◆ About this task: Begin at the line where "red_raligapek 139,435 → zavore 95,419" appears and reproduce exactly every line through the end of the data below, both included, skipping pictures.

◆ Data for processing:
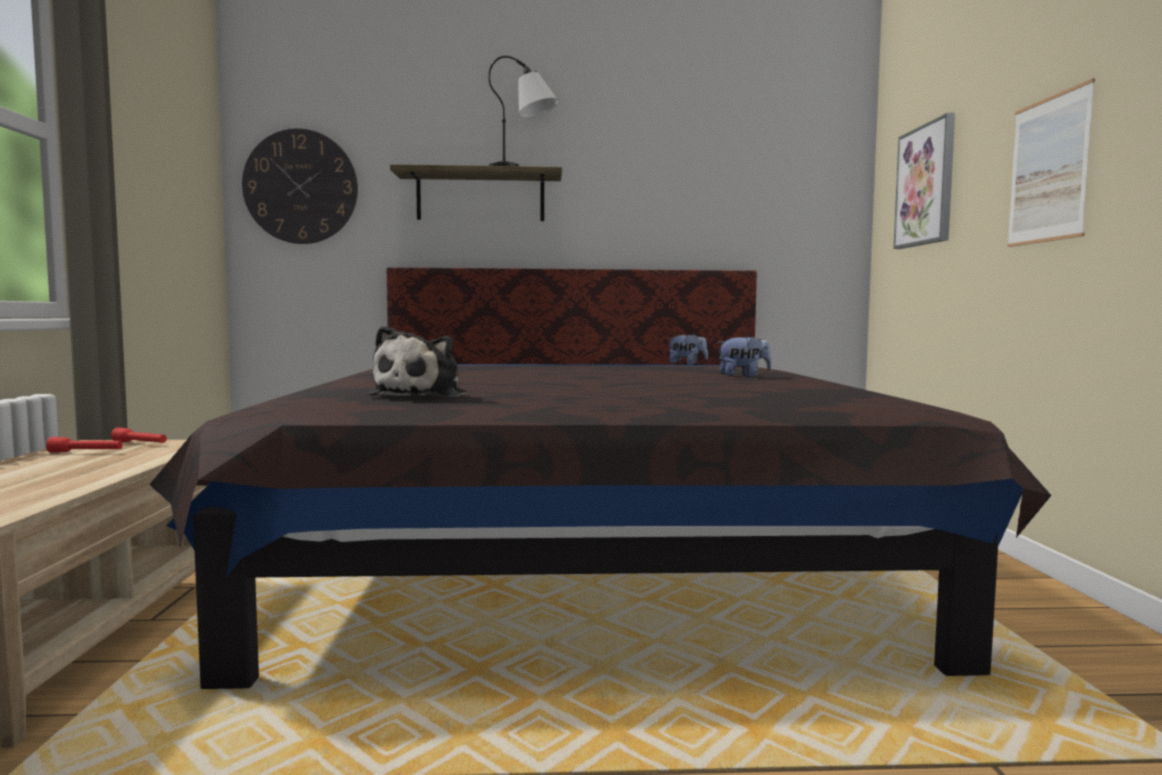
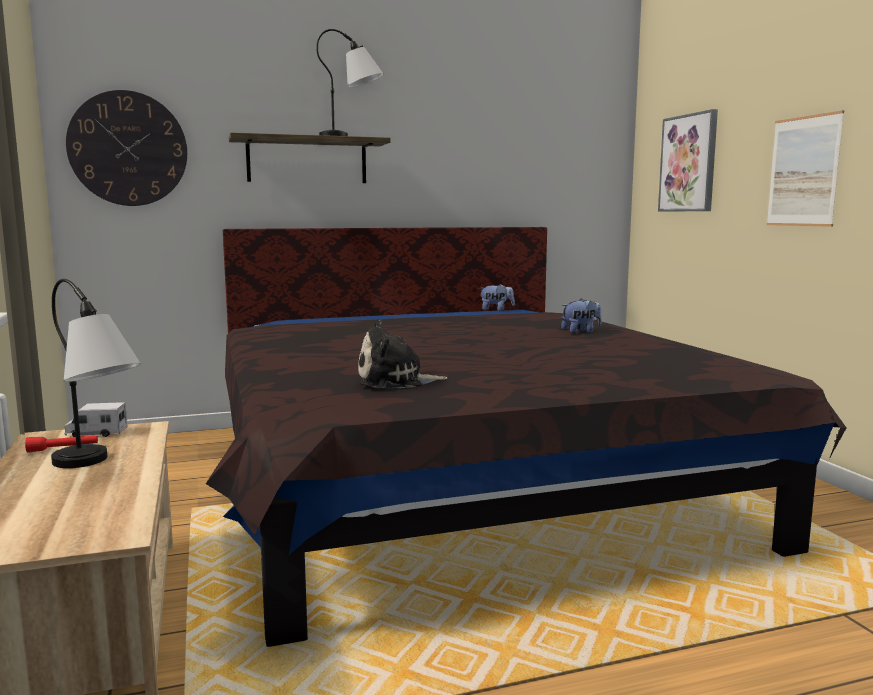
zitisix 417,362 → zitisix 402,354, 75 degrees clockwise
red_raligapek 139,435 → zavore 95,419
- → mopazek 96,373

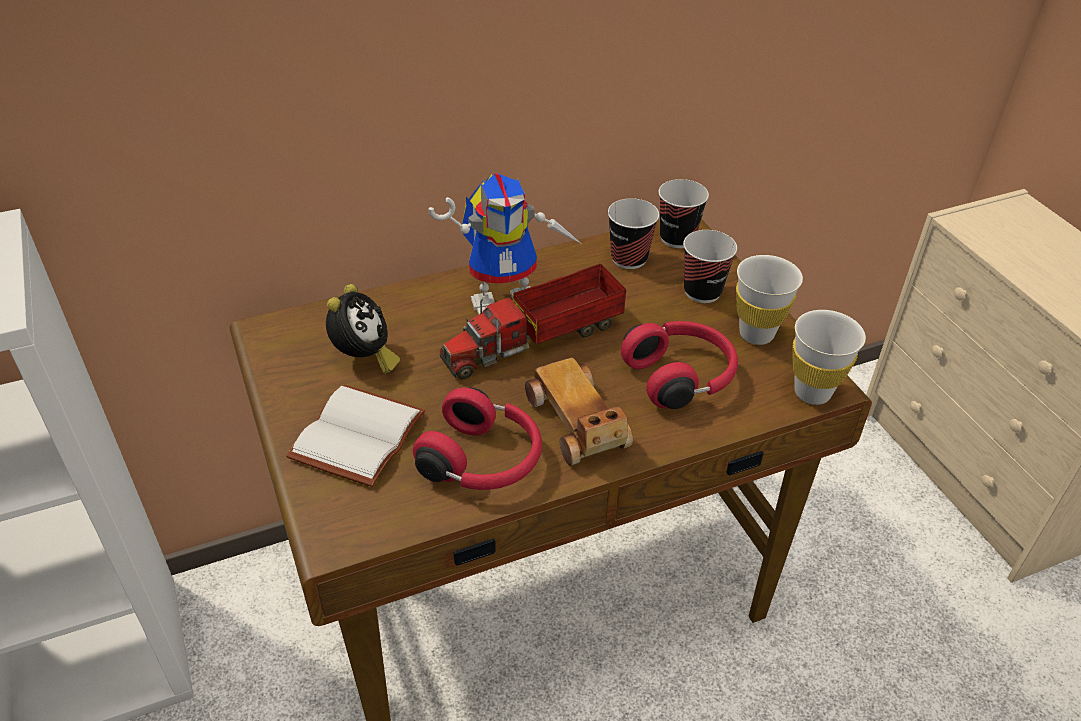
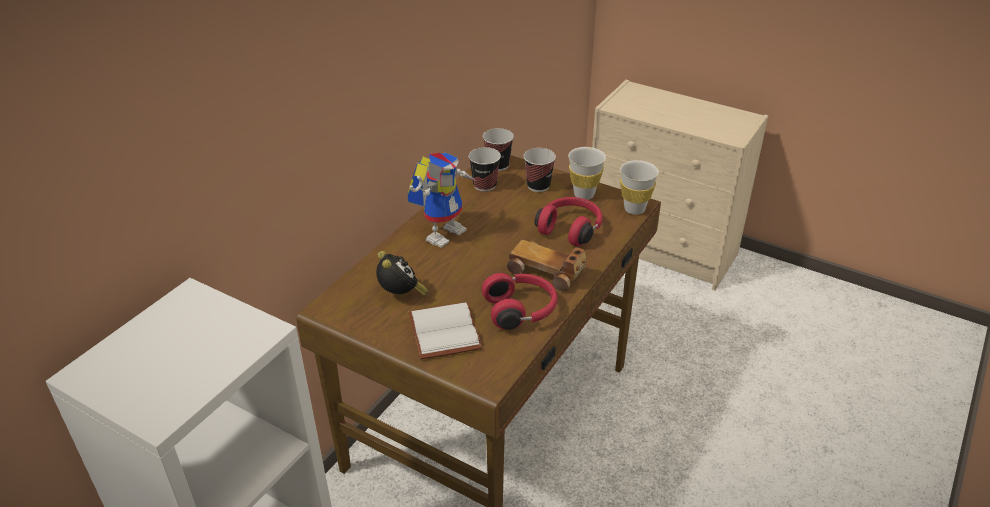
zavore 533,322 → -

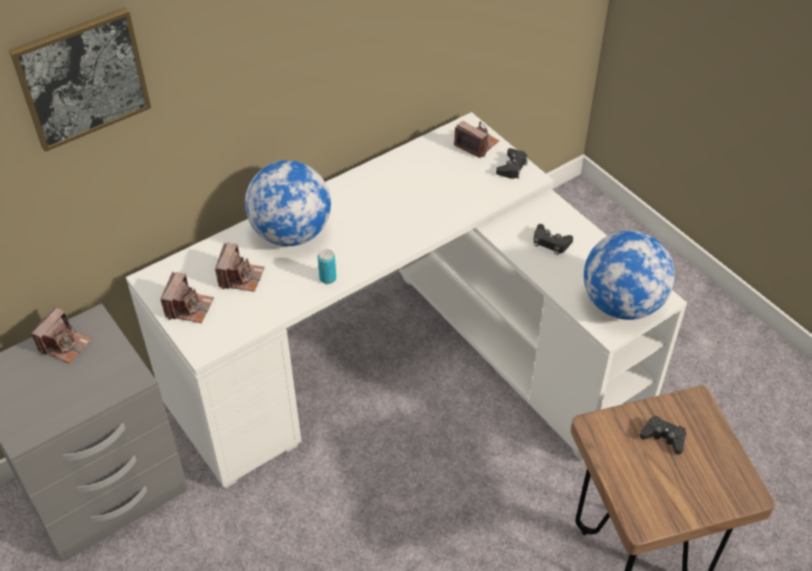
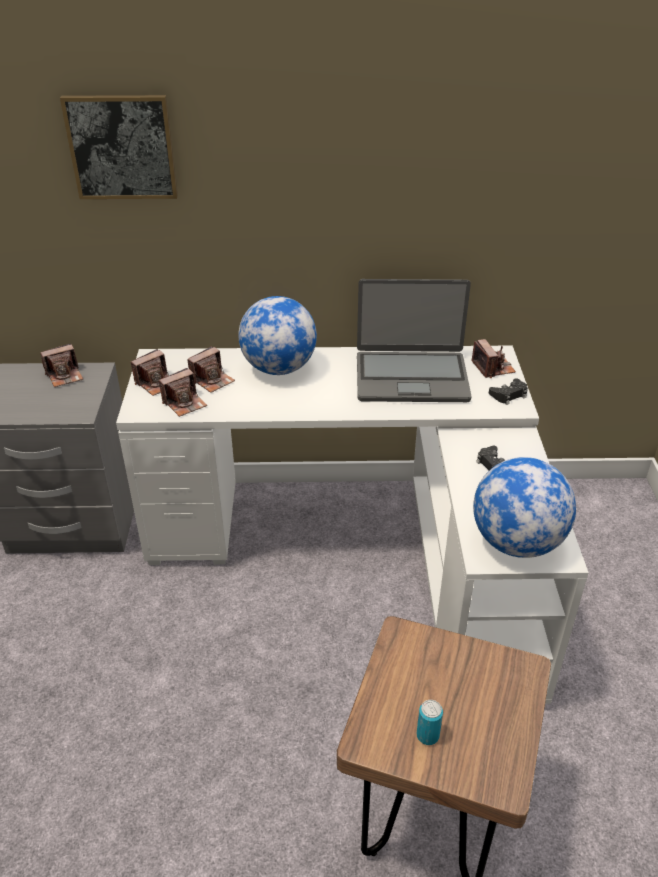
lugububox 327,266 → lugububox 429,722, shifted
black_funilegax 662,435 → -
- → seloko 414,340
- → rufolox 183,392

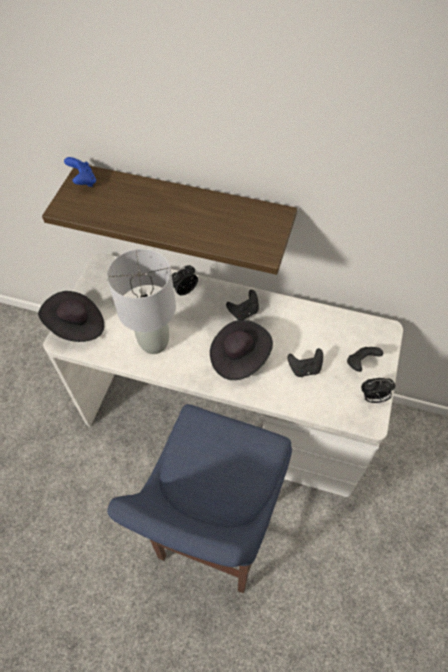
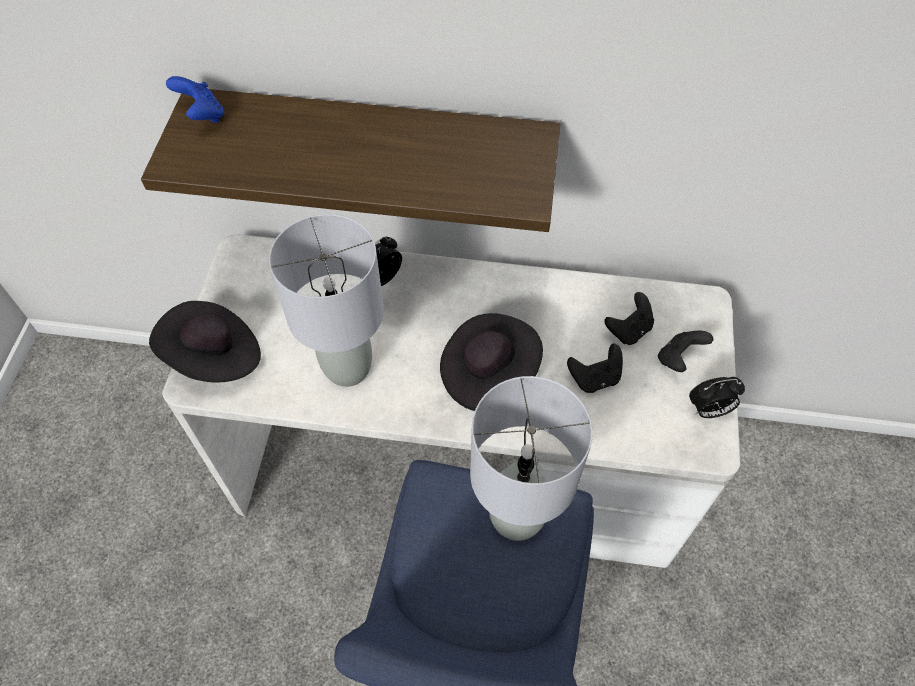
black_funilegax 242,304 → black_funilegax 629,318, shifted
- → grey_mopazek 531,458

◆ Result below:
red_raligapek 139,435 → zavore 95,419
- → mopazek 96,373

zavore 533,322 → -

lugububox 327,266 → lugububox 429,722, shifted
black_funilegax 662,435 → -
- → seloko 414,340
- → rufolox 183,392

black_funilegax 242,304 → black_funilegax 629,318, shifted
- → grey_mopazek 531,458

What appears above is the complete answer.